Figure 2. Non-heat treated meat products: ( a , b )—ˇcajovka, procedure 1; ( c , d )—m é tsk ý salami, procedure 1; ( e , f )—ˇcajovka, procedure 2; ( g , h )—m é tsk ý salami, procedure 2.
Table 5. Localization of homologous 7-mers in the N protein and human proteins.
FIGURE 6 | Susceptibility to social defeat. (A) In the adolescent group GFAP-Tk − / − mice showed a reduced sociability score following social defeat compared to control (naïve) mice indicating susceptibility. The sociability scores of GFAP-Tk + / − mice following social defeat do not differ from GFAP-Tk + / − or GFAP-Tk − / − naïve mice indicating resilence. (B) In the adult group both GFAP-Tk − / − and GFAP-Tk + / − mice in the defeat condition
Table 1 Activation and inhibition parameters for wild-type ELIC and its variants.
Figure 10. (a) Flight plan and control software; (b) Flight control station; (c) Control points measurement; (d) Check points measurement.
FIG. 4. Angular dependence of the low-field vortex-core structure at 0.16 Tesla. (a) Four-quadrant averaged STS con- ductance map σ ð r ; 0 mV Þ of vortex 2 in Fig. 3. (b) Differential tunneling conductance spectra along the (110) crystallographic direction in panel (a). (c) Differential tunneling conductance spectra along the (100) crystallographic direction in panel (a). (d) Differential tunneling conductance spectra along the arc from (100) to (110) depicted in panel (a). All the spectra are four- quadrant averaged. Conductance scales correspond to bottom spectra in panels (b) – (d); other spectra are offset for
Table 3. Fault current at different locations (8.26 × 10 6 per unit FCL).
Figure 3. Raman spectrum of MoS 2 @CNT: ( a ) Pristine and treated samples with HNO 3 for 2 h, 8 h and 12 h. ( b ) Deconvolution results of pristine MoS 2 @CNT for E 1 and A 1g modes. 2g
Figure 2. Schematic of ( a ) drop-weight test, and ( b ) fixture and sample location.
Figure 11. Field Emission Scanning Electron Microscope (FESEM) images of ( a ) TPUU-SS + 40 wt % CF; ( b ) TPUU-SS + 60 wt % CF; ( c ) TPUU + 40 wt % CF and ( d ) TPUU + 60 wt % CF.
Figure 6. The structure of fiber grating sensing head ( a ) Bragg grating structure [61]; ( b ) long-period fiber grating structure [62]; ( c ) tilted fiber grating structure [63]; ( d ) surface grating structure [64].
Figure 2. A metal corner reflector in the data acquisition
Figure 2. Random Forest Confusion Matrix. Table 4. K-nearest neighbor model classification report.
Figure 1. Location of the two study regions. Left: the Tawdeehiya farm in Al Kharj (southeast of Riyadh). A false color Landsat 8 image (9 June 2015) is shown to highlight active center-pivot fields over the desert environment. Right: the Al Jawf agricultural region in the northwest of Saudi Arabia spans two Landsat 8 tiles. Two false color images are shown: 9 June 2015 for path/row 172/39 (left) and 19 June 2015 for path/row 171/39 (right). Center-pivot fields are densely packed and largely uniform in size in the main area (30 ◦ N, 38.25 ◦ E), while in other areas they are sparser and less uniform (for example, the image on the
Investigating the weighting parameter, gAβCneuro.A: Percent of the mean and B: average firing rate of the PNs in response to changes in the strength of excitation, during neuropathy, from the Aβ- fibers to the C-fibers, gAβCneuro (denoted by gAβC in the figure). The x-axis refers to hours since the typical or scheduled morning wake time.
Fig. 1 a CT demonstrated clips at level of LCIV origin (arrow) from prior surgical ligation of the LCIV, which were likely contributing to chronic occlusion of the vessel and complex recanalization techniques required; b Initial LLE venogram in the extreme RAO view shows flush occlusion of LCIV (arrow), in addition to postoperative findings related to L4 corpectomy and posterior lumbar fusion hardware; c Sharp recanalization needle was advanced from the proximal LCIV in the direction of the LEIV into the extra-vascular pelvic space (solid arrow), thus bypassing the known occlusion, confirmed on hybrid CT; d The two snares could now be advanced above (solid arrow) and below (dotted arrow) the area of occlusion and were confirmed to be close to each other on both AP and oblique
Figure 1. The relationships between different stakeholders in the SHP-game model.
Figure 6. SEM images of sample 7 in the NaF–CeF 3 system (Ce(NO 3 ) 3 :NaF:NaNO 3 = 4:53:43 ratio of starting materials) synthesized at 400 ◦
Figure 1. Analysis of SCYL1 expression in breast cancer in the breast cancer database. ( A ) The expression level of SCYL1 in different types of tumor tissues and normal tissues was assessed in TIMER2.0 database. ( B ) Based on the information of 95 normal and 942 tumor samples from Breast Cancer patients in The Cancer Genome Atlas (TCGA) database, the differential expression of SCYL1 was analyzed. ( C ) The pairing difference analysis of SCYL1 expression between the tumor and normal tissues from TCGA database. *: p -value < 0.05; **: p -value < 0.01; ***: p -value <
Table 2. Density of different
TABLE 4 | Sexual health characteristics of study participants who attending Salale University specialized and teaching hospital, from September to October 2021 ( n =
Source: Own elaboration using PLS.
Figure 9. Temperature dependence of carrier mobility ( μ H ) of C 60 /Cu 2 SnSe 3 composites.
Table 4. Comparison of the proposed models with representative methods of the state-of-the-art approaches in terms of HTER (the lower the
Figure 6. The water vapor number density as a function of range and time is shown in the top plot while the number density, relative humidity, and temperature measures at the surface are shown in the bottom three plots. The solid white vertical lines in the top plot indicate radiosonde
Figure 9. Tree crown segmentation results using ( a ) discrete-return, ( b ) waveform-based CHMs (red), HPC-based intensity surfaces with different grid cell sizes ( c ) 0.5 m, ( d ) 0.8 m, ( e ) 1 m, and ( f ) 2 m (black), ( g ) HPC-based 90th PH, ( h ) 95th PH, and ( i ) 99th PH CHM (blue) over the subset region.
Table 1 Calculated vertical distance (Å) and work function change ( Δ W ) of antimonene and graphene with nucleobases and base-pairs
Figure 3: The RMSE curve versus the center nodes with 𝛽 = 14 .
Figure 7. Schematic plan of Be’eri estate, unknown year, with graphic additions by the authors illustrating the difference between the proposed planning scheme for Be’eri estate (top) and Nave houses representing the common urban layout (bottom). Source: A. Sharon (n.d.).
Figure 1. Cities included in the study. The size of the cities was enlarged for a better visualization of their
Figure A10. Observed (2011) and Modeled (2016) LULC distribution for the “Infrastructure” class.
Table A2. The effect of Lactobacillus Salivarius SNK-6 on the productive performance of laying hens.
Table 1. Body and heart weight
--- --- ---
**What to work on**
Where a line of the material holds the word "dependence", copy that line.

**Answer**
FIG. 4. Angular dependence of the low-field vortex-core structure at 0.16 Tesla. (a) Four-quadrant averaged STS con- ductance map σ ð r ; 0 mV Þ of vortex 2 in Fig. 3. (b) Differential tunneling conductance spectra along the (110) crystallographic direction in panel (a). (c) Differential tunneling conductance spectra along the (100) crystallographic direction in panel (a). (d) Differential tunneling conductance spectra along the arc from (100) to (110) depicted in panel (a). All the spectra are four- quadrant averaged. Conductance scales correspond to bottom spectra in panels (b) – (d); other spectra are offset for
Figure 9. Temperature dependence of carrier mobility ( μ H ) of C 60 /Cu 2 SnSe 3 composites.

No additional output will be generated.